## Instructions for the task
The result should be every line of the listing that contains "Intelligence".

## Given data
________________________

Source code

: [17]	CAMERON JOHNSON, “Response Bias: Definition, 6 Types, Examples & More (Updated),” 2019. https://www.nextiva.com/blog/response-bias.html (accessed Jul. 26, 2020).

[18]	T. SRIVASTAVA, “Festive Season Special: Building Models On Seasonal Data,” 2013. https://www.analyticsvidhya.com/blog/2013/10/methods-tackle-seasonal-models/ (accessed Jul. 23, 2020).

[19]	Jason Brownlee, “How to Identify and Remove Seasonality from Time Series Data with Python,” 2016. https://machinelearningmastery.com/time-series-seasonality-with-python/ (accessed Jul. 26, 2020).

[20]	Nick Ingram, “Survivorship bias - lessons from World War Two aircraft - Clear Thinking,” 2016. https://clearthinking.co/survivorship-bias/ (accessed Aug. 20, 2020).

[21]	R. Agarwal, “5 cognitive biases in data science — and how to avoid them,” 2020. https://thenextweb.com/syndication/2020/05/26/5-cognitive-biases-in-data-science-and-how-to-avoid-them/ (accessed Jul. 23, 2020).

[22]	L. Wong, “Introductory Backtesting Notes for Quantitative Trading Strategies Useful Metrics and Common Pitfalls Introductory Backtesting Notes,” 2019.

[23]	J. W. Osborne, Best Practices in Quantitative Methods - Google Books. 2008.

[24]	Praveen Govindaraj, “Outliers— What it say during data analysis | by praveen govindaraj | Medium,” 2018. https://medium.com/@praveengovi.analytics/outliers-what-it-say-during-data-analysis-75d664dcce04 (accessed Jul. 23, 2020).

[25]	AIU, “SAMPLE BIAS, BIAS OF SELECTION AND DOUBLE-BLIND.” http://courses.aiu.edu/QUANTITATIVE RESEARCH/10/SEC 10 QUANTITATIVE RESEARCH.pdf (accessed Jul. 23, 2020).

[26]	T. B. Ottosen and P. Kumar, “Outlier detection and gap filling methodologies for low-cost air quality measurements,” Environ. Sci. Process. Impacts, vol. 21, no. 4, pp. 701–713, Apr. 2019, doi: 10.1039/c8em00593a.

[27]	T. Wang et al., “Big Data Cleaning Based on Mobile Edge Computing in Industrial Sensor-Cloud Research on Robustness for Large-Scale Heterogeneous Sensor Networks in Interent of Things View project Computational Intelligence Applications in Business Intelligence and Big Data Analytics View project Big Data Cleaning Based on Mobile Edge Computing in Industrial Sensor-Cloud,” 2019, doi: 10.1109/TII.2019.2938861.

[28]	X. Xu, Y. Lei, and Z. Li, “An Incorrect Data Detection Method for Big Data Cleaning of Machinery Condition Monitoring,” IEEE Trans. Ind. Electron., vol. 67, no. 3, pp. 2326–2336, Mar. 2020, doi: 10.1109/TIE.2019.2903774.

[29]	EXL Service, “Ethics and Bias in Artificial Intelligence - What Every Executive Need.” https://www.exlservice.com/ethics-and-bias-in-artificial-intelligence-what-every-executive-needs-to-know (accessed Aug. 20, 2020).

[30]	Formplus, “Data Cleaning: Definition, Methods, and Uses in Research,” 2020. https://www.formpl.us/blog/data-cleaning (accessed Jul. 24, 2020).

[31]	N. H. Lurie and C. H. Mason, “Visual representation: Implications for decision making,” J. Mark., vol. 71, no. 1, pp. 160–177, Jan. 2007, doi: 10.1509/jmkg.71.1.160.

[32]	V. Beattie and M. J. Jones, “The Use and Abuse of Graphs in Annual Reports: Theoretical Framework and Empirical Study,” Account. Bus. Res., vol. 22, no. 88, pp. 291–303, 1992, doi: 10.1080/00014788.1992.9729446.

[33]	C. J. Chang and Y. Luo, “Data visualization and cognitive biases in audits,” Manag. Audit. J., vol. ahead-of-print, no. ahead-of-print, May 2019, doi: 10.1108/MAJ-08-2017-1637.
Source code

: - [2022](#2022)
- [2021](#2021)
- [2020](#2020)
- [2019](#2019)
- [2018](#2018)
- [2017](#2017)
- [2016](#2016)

________________________

## Result of the exercise
[27]	T. Wang et al., “Big Data Cleaning Based on Mobile Edge Computing in Industrial Sensor-Cloud Research on Robustness for Large-Scale Heterogeneous Sensor Networks in Interent of Things View project Computational Intelligence Applications in Business Intelligence and Big Data Analytics View project Big Data Cleaning Based on Mobile Edge Computing in Industrial Sensor-Cloud,” 2019, doi: 10.1109/TII.2019.2938861.
[29]	EXL Service, “Ethics and Bias in Artificial Intelligence - What Every Executive Need.” https://www.exlservice.com/ethics-and-bias-in-artificial-intelligence-what-every-executive-needs-to-know (accessed Aug. 20, 2020).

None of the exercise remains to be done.